For this show, knowing too much before seeing may not be helpful, and may even spoil your viewing experience. Bojan Šarčević is an artist who doesn’t like to wrap his art in too much information. Objects and works are supposed to stand for themselves. At his show at Berlin’s BQ, no item bears a title. Press release and handout, both formats which have become standards of gallery communication, are missing. The spectator is left with what is there, and supposed to figure out what that is for herself. Šarčević’s refusal to give additional information reminds us of the degree to which we as observers have been lured into a position that makes us complicit in a certain game of producing and circulating meaning. Given all the research on art and the observer, I wonder if anyone ever cared to investigate the discursive role of metadata, the format of small texts accompanying works of art, and the paratext around exhibitions.
There was a time, at the peak of modernism, when artworks were meant to create a direct, non-verbal line of communication between the artist and the observer, free of references and full of subjectivity. Back then, artistic autonomy was taken for granted and the artist still figured as a heroic genius. Of course, Šarčević does not intend to switch back to these historically outdated attitudes. Rather, he asks us to engage in a kind of perception that is not or pre-formatted or pre-structured by advance knowledge.
Maybe this position is also due to an experience he had with the first iteration of the show, under the same title, in Genoa at Pinksummer Gallery in autumn 2014, which was nearly the same but with slight variations. At the time, the gallery produced a press release that attempted to do what a press text is supposed to do: to explain everything and to spruce it up with an abundance of links to cultural history, hoping to glean both recognition and importance.
Unfortunately, in my search for information about this current show, I stumbled upon this text, and it gave so much background on the show that now I can no longer look at it unprepared, as the artist intended me to do. Marshall McLuhan made the distinction between hot and cold media: a cold medium deprives the viewer of information, and in doing so engages her in the inventive impulse to compensate for its shortcomings. It produces, paradoxically, more involvement. In this respect, the Italian press release turned the show from a cold to a hot one, mitigating its imaginative power.
But maybe I should have known from the beginning what this show was referring to. Some years ago, I met the artist at Bar 3 in Berlin, and he told me about his hut in the Apennine Mountains. It is supposed to function as a lodge for walkers, but also as an open space and a work of art. Linking the show with this project suggests a clear, and maybe overly simple interpretation. But I have always had the impression that one can straightforwardly access Šarčević’s work by taking it in a very literal, direct sense. Of course, I could also link the title of the show to a novel, the title of a movie, or a song. But the view in the rearview mirror could also be simply the last glimpse back to the construction site before you turn the corner. Did I leave the hut in a proper state? Did I lock up all the tools? Did we get done the work that we wanted to?

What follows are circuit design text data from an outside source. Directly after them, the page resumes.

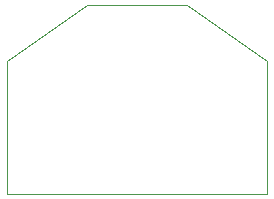
<source format=gbr>
%TF.GenerationSoftware,KiCad,Pcbnew,(5.99.0-2309-gaf729d578)*%
%TF.CreationDate,2020-08-23T01:34:46-04:00*%
%TF.ProjectId,usbpower,75736270-6f77-4657-922e-6b696361645f,rev?*%
%TF.SameCoordinates,Original*%
%TF.FileFunction,Profile,NP*%
%FSLAX46Y46*%
G04 Gerber Fmt 4.6, Leading zero omitted, Abs format (unit mm)*
G04 Created by KiCad (PCBNEW (5.99.0-2309-gaf729d578)) date 2020-08-23 01:34:46*
%MOMM*%
%LPD*%
G01*
G04 APERTURE LIST*
%TA.AperFunction,Profile*%
%ADD10C,0.100000*%
%TD*%
G04 APERTURE END LIST*
D10*
X25500000Y-12500000D02*
X18750000Y-17250000D01*
X34000000Y-12500000D02*
X25500000Y-12500000D01*
X40750000Y-17250000D02*
X34000000Y-12500000D01*
X40750000Y-28500000D02*
X40750000Y-17250000D01*
X18750000Y-28500000D02*
X40750000Y-28500000D01*
X18750000Y-17250000D02*
X18750000Y-28500000D01*
M02*

</source>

Of all the works in the show, 20 altogether, I want to single out 2. Not the fragile wooden constructions that look like racks or window blinds for mosquito nets, of which the artist produced a urethane reproduction in a second room (both works Untitled, 2014 and 2015, respectively). Not the Arte Povera-like sculpture looking like a miniature hammock (Untitled, 2014). Not the meshworks of textiles and plaster folded into erratic shapes as if the skin of the house and the artificial textile skin of humans were to breed new forms of half-life (Untitled, 2014, and Untitled, 2014/15), and also not the two-meter-tall dark gray Styrofoam model of a wall (Untitled, 2014).
There is a vitrine containing three pieces: a model of the hut, an assemblage of wall elements, and two skin-colored silicone patches placed on a folded piece of light blue cloth. The vitrine seems to indicate that we’re looking at something beyond the view in the rearview mirror, like a distant thought reaching back to the initial planning phase of the mountain lodge. And then, there is the eye-catching photo of the exhibition. It shows a topless, nearly bald guy in jeans. It’s taken from behind, most likely either in the studio, with some of the exhibited works in the background, or in the hut itself. A silicon breast implant is attached to his bare back. This could open the door for all kind of sexual associations and reflections on gender roles. But it may also just be read as a comment on the situation of male workers being up in the mountains for a week, on thoughts and conversations during those days and evenings, showing up as a memory once they have left the place. However, dwelling is a mode of being, and constructing a house is a material process of subjectification, from choosing the location to erecting a shelter into which a human body can enter, and that a human being may call a home. And as such, the show turns the very concrete reference to the building from a hot issue into a cold one that casts new existential questions.